The study showed that confidence is the key barrier parents face when trying to spend time helping their kids with homework. On average, each parent spends two hours with their offspring doing homework. Almost a quarter of the parents admitted they avoid helping with homework and prefer their partner to do it or encourage children to ask the teacher. One in seven parents admitted they would rather clean the house or do the washing up than help with homework.

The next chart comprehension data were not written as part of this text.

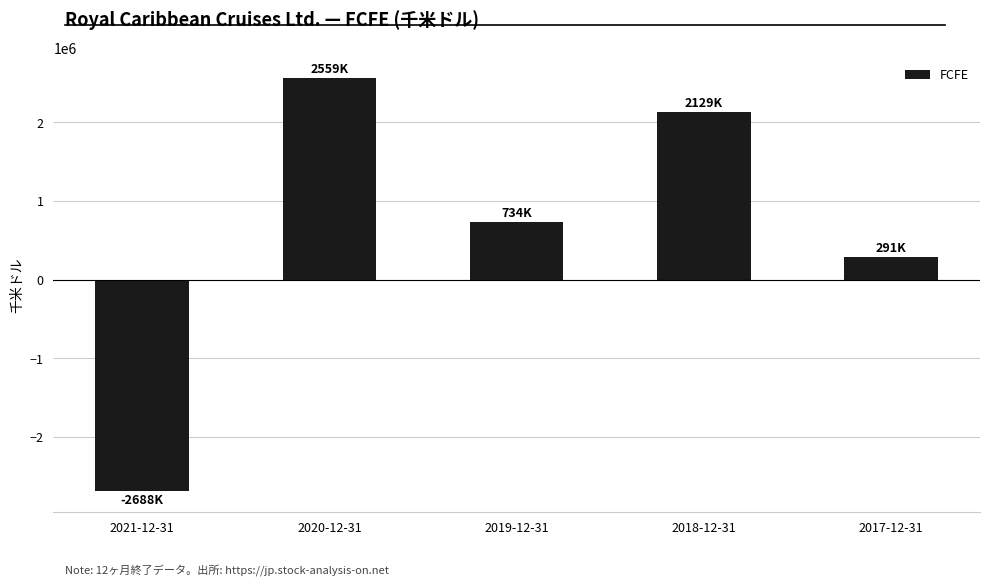

At which label is the value closest to -64811?

2017-12-31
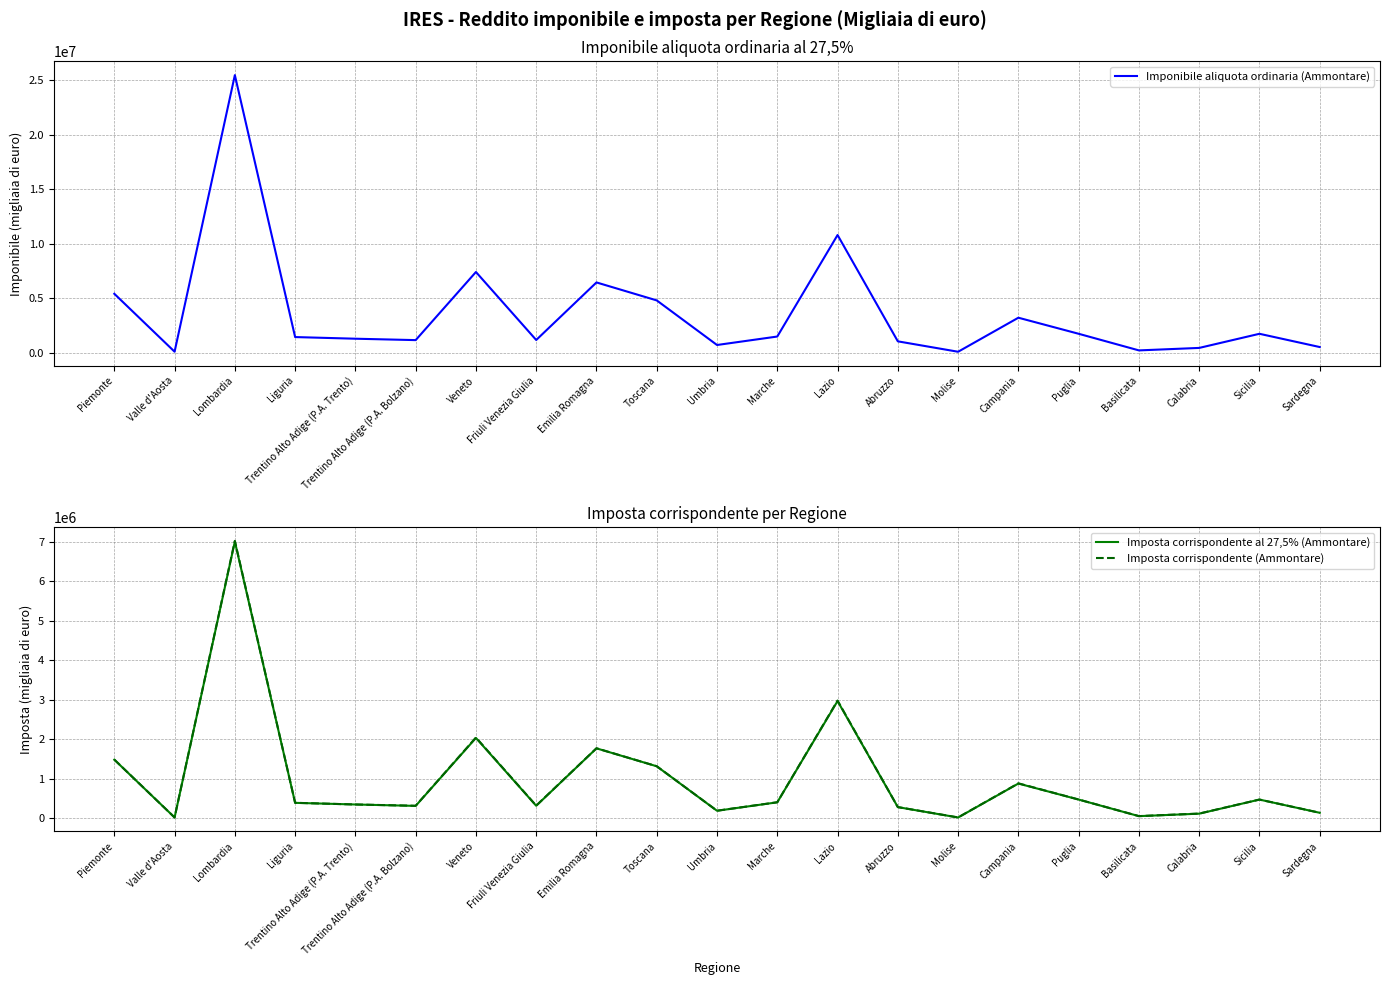

What is the difference between the Imponibile aliquota ordinaria (Ammontare) values at Friuli Venezia Giulia and Sardegna?

646200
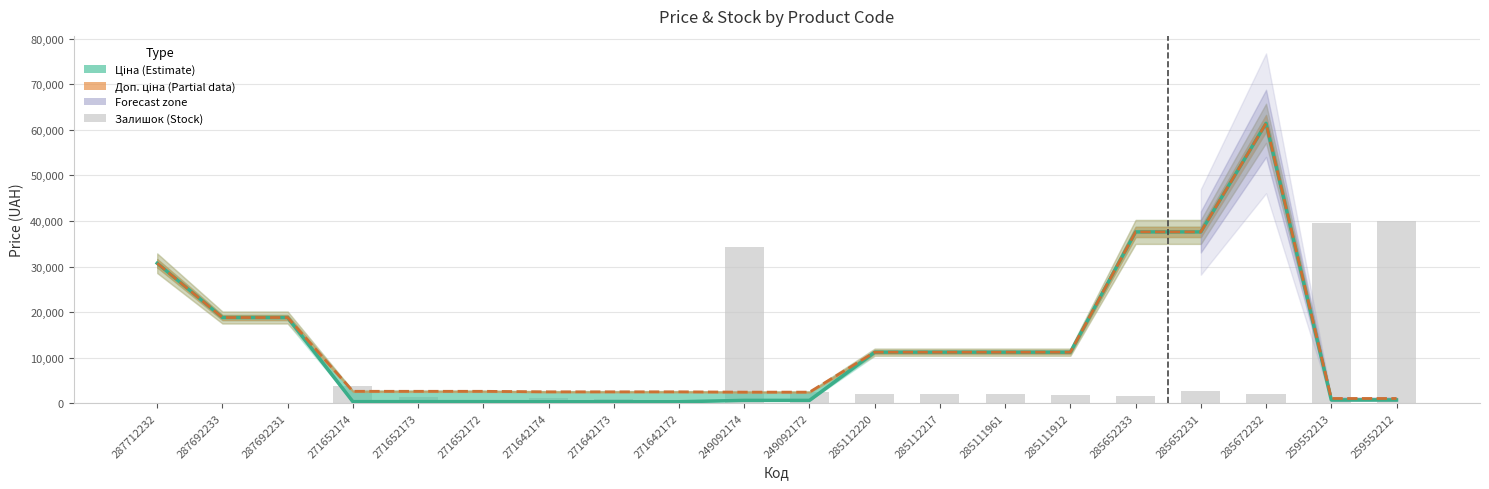

What is the spread (max minus min) of values at 271642174?

2172.1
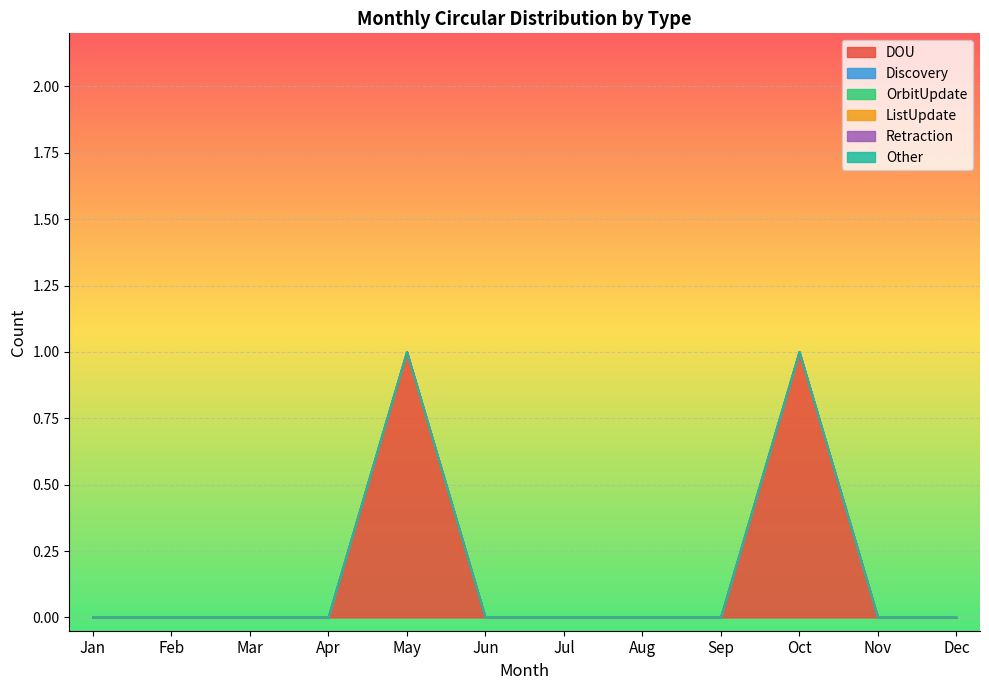

True or false: DOU and Discovery intersect in this chart.

False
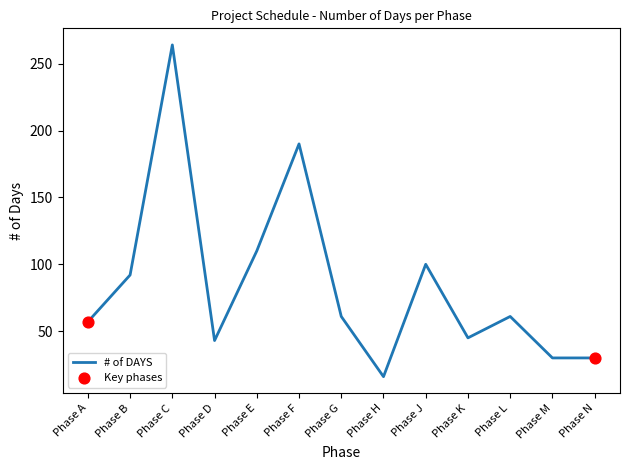

What is the change in value from Phase D to Phase M?

-13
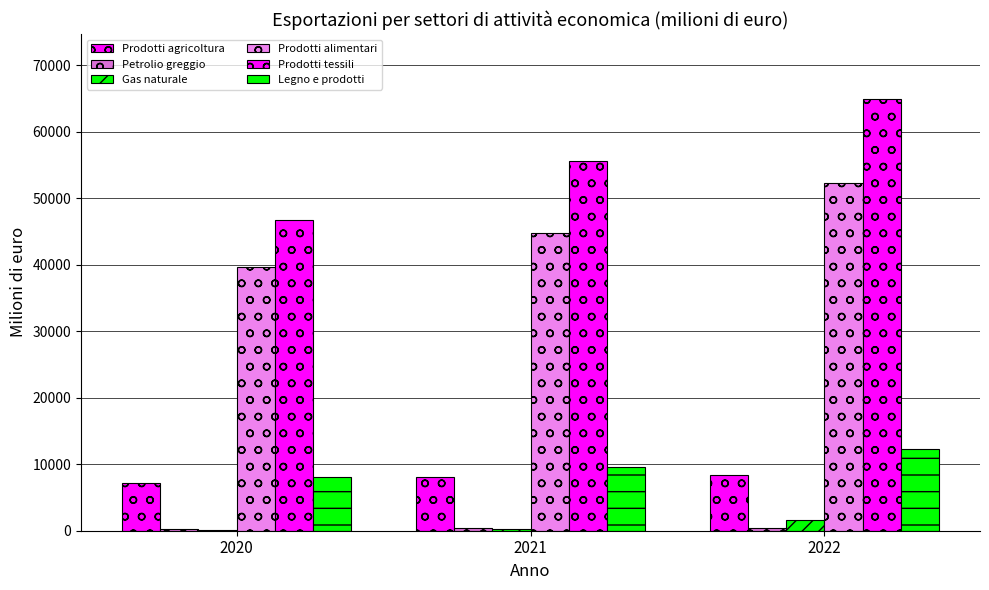

How many groups of bars are there?

3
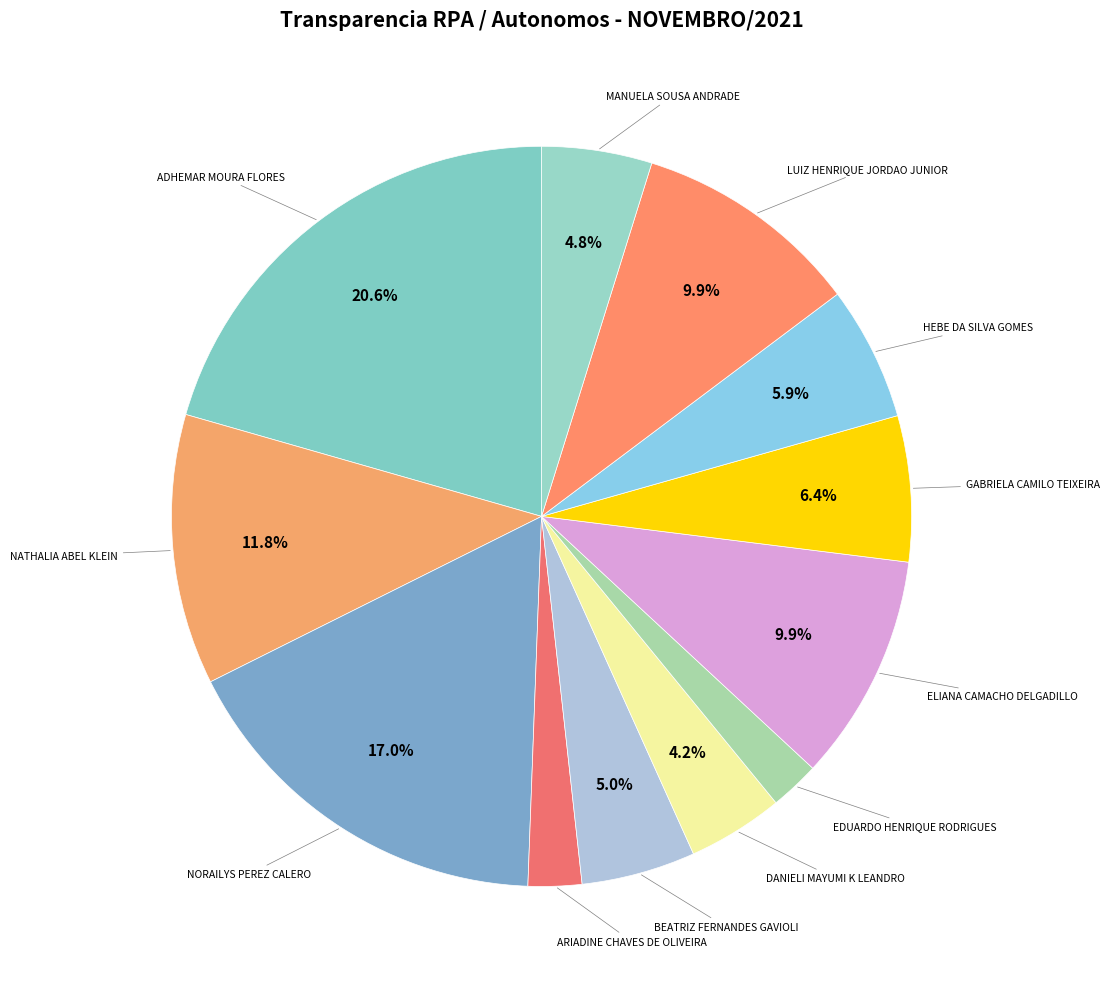

How many slices are in this pie chart?

12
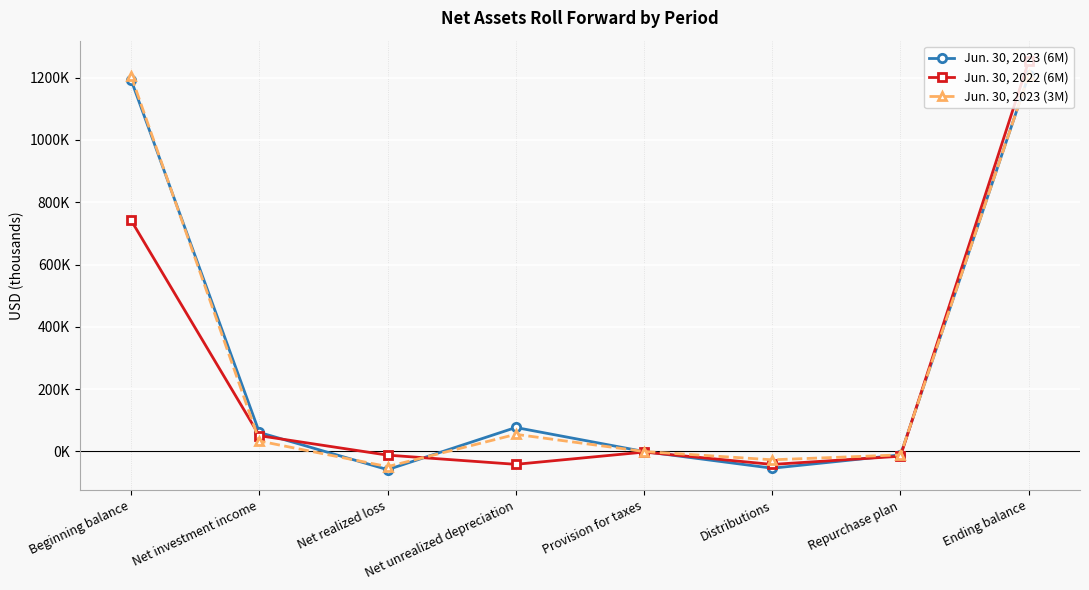

At Ending balance, list the series in order from smallest to largest.

Jun. 30, 2023 (6M), Jun. 30, 2023 (3M), Jun. 30, 2022 (6M)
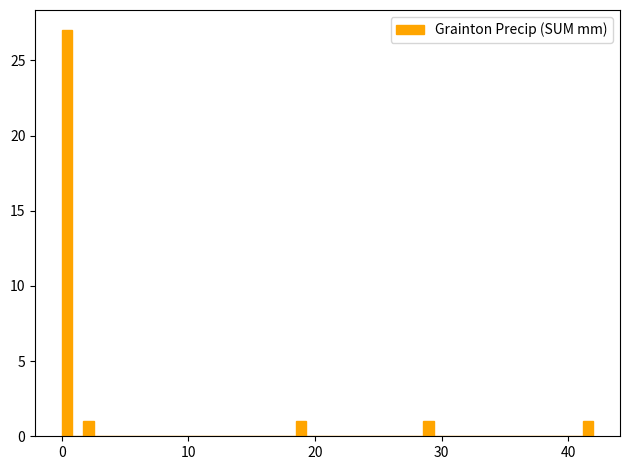

Read against the x-axis, roughly where is the centre of the tallest bar?

0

Parents are most confident helping children eight to ten years old (70 per cent). However, that confidence decreases gradually and once children reach the age of fourteen to sixteen, only 51 per cent of parents is still comfortable helping. The situation is better when it comes to maths and considerably worse with other subjects.

“Confidence plays a vital role in helping our children get to grips with STEM subjects, so it’s important to give them a good grounding at a young age,” said engineer and broadcaster Kate Bellingham, who is supporting the E.ON initiative. “When children see that others in the family are willing to explore scientific ideas and improve their own understanding, I’m sure it will empower the children to do the same.”

About 46 per cent of parents admit they would struggle to pass a Key Stage 3 science test usually sat by children at the age of 13 or 14. The same is true for more advanced qualifications, with less than a quarter of parents believing they could pass GCSE physics (24 per cent) or chemistry (23 per cent), although 31 per cent think they could pass biology.